INFORMATION:
· · · · ·
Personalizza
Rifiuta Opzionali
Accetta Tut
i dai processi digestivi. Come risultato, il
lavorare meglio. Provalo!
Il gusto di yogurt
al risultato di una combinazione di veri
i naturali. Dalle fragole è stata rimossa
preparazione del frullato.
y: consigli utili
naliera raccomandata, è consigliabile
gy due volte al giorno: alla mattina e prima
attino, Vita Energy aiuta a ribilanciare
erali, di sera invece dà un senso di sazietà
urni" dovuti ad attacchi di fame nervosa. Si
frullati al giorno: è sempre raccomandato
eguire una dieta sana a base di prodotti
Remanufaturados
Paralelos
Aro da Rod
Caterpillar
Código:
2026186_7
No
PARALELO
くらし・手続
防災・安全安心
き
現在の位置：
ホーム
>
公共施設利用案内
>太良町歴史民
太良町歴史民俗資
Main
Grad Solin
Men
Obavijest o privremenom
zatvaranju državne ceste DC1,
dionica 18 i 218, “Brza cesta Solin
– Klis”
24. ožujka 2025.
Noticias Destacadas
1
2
· · · · ·
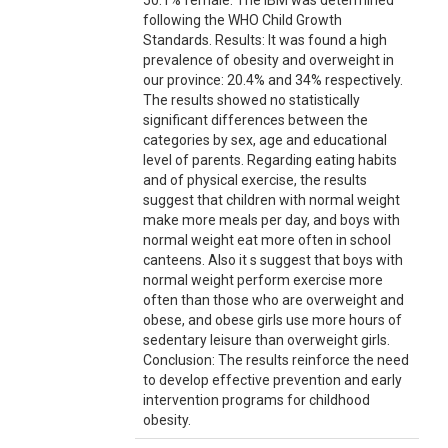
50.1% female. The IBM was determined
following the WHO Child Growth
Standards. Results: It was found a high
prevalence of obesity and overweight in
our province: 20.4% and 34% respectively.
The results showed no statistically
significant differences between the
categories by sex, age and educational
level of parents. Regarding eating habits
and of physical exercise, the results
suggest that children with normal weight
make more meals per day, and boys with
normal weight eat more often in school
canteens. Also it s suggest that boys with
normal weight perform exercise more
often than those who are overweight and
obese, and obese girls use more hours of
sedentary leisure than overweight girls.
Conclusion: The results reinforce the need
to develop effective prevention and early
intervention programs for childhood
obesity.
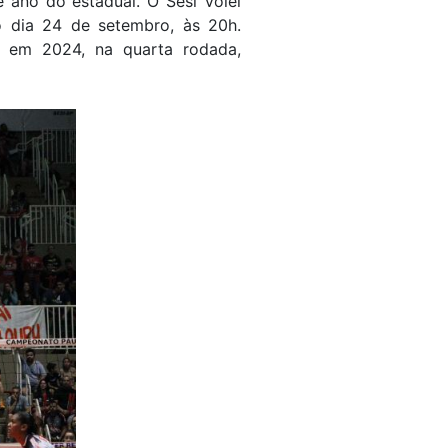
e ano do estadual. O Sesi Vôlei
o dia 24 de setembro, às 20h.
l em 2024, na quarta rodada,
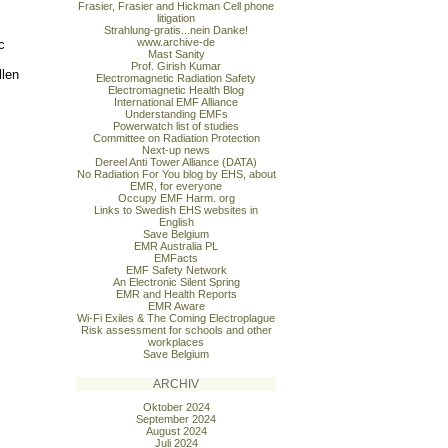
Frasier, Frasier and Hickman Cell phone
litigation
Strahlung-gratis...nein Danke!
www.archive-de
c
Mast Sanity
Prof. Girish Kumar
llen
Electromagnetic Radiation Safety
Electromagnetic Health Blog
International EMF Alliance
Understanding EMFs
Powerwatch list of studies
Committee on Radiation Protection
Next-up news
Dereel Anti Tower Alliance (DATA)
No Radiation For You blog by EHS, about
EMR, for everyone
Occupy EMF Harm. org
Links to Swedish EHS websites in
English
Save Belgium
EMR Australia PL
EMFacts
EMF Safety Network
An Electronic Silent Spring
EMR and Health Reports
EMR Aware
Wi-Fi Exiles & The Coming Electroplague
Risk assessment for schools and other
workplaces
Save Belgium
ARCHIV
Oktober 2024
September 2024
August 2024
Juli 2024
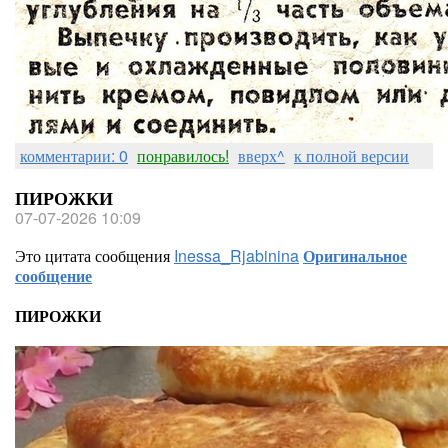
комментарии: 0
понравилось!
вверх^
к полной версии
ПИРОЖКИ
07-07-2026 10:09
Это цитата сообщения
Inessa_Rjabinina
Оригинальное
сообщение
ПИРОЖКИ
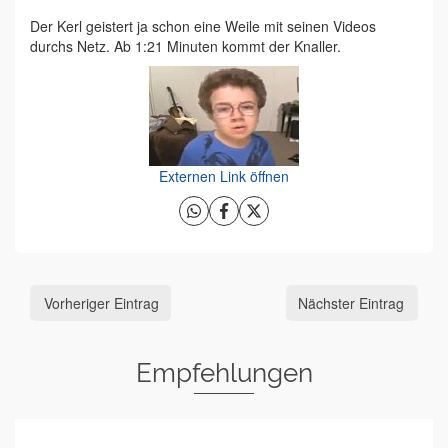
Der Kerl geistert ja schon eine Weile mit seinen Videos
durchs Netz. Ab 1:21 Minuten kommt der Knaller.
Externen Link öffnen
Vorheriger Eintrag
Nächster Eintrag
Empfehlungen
· · · · ·
PROBLEM DESCRIPTION:
In the data above, find the line with "following the WHO Child Growth" and the line with "level of parents. Regarding eating habits". Retype both, plus every line between them, exactly.

YOUR SOLUTION:
following the WHO Child Growth
Standards. Results: It was found a high
prevalence of obesity and overweight in
our province: 20.4% and 34% respectively.
The results showed no statistically
significant differences between the
categories by sex, age and educational
level of parents. Regarding eating habits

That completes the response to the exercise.